Isolepis platycarpa

Scientific classification
- Kingdom: Plantae
- Clade: Tracheophytes
- Clade: Angiosperms
- Clade: Monocots
- Clade: Commelinids
- Order: Poales
- Family: Cyperaceae
- Genus: Isolepis
- Species: I. platycarpa
- Binomial name: Isolepis platycarpa Jiří Soják (1980)

= Isolepis platycarpa =

- Genus: Isolepis
- Species: platycarpa
- Authority: Jiří Soják (1980)

Species of grass-like plant

Isolepis platycarpa is a small, tufted sedge species endemic to native to Australia. It belongs to the Cyperaceae family and is most commonly found coastally in Victoria and Tasmania. This rare plant is most commonly referred to as the flat-fruit club-rush.

==Description==
Isolepis platycarpa is a short, tufted plant reaching 20 cm in height. It’s semi-erect stems are long and thread-like, showing a green colour arising from a brown base. Its leaves are very small (1.5 cm) and have a blade shape.

Its flowering months are in Australian summer (September to March) in which it produces spikelets as well as nuts as its fruit. 1-2 spikelets about 2-5 mm long occur at the ends of the inflorescent stems, protruding from the stem at about a 45° angle.
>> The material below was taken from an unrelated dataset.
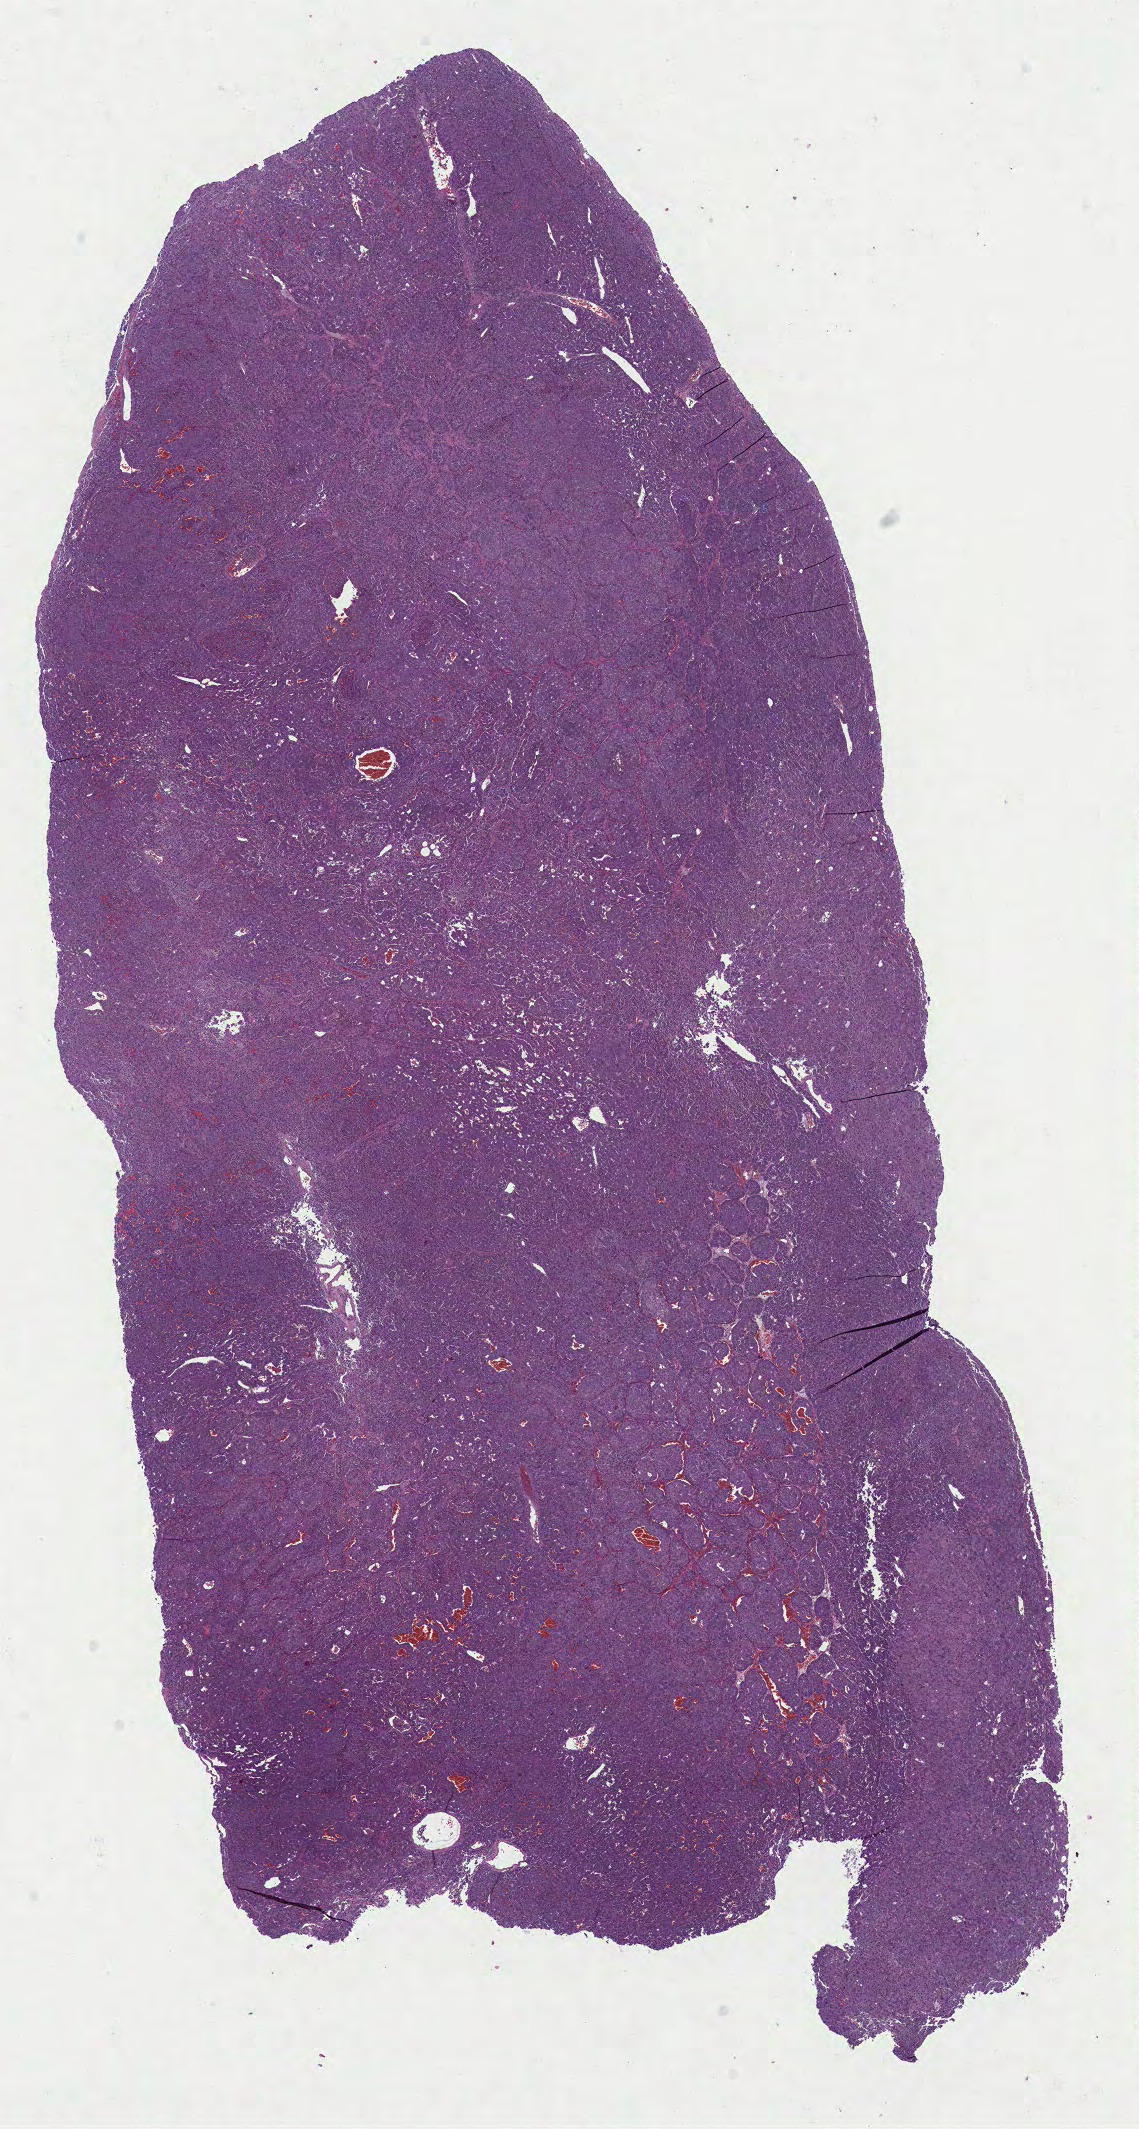
Whole-slide histology image, H&E-stained — shown as a low-resolution overview of the whole scanned area (about 9.2 x 17.2 mm, slide scanned at 40x); formalin-fixed paraffin-embedded (FFPE) diagnostic section; primary tumour sample from the adrenal gland. Patient: male, age at initial diagnosis 39 years.
Laterality: right. Pathologic diagnosis: Pheochromocytoma, malignant.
The spikelet itself has an off-white colour with a reddish tinge. Beneath the spikelets, lower bracts are spirally arranged. These bracts appear brown and have a rounded tips.
The nuts are small (0.5-0.8 mm) and rounded with a distinct obovate shape, appearing either dark brown or black. These nuts are commonly dispersed by animals or abiotic mechanisms such as rain and high winds. I. platycarpa can be distinguished from its relative Isolepis cernua by its nuts. The nuts of I. cernua are smaller, rounder in shape, darker in colour, and with more visible and extensive veins.

==Habitat and distribution==
Isolepis platycarpa occurs in much of the coastal regions of southeast Australia and ventures quite far inland. It is particularly abundant in Victoria but spreads across borders into New South Wales and South Australia. It is also commonly found in Tasmania, predominantly in the east and south-east, as well as occasionally being observed in the very southern tip of Western Australia below Perth. It is a widespread and versatile plant but generally requires moist growing conditions and partial to full shade. As such, Isolepis platycarpa is often found in swamp scrubs but is also found in moist soils in non-wetland areas.

Commonly co-occurring species include Schoenus nitens, Isolepis cernua, and Centrolepis strigose. These species are most commonly found together in moist herbfields and marginal wetlands.

==Conservation==
Isolepis platycarpa is considered a rare native nationally and has a “significant” conservation status within the Yarra Ranges in Victoria.